“The beauty of a master class is to have everyone engaged,” said voice teacher Patricia Koch Budlong, who directed the Spanish Art Song Master Class.
The hour long master class was held in the recital hall at the Baker Center for the Arts, on Wednesday, Sept. 26. After auditioning last spring, four Muhlenberg vocal students were chosen to perform a Spanish song that they learned with their voice teachers. The performers comprised both music and Spanish students. This gave them great practice for their performance in front of a group of high school students the following evening. Director Budlong gave them advice on how to improve their performances. For some of the students, it was their first time working with Budlong. Piano accompaniment was performed by Dr.
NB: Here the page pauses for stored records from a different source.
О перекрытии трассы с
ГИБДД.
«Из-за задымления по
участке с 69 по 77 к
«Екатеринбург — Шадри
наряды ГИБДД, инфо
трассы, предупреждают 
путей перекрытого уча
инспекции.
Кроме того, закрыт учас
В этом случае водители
Barbara Golden.
Budlong gave advice that did not only pertain to the singers, but also to the audience, such as not commenting on your work while you are doing it and how singers are geniuses; when they tell their brains to do something, their voices listen.
“We tell our brain what to do with our voice; it’s like writing a code and letting it run,” explained Budlong.
Soprano Julia Baker ’19 sang “Olas Gigantes” (“Giant Waves”), composed by Manuel de Falla. The song is based on a dramatic poem that tells about a woman who was left by her lover and is contemplating walking into the sea during a hurricane to escape the suffering she feels. Regardless of whether or not the audience members are able to understand Spanish, Baker’s facial expressions and dynamics revealed the emotions of the piece. Baker has been singing since she was twelve years old, but this was her first time singing a Spanish song.“
I actually haven’t sung in Spanish before, but I flatter myself in thinking that I speak Italian conversationally … The romance languages are all relatively similar to one another, so the transition from Italian to Spanish music wasn’t a huge culture shock,” said Baker, who takes weekly voice lessons with Budlong. “If anything, learning Italian and singing in Spanish has improved my knowledge of the English language more than my fluency in either language.”
Soprano Hannah Polaski ’21 sang “Cantares” by Joaquin Turina, which is about a woman who is tormented by her simultaneous fear and love for a man. Polaski said that she was nervous
in the beginning, but began to feel more comfortable after a while. This Spanish piece taught her that singers need to be fully present within the story and emotions of the song in every note.
“Attending a master class really opens you up to the process of learning a song, and can help you look at your own singing differently.
Performing in one can make you more comfortable with an audience and being vulnerable on stage, while also getting valuable feedback on your performance,” said Polaski, who takes weekly voice lessons with Megan Durham.
Even though Polaski studied Spanish on and off during most of her life, she explained that the different phrasing of Spanish makes her have to think about every word, as opposed to English music where she tends to not spend as much time thinking about each individual phrase.
The master class not only benefited the four performers, but the audience as well; all learned and were very engaged, having had the opportunity to give feedback to the performers.
Audience member Marc Szechter ’22 had never attended a master class before last Wednesday’s program. As a student enrolled in music theory, he is required to attend a certain number of music department events. Szechter has been singing in choirs for a majority of his life, but decided to take formal vocal lessons for the first time when he arrived to Muhlenberg this semester.
“I learned a lot about how the way that one sings a particular passage can affect the emotion it conveys. One can sing the same notes twice with different dynamics and it can feel completely different each time,” said Szechter.
The master class allowed even those who were not singing to learn some techniques for improving their performance.
“I really love the storytelling aspect of the performance; the combination of music and acting makes engaging art,” said Polaski.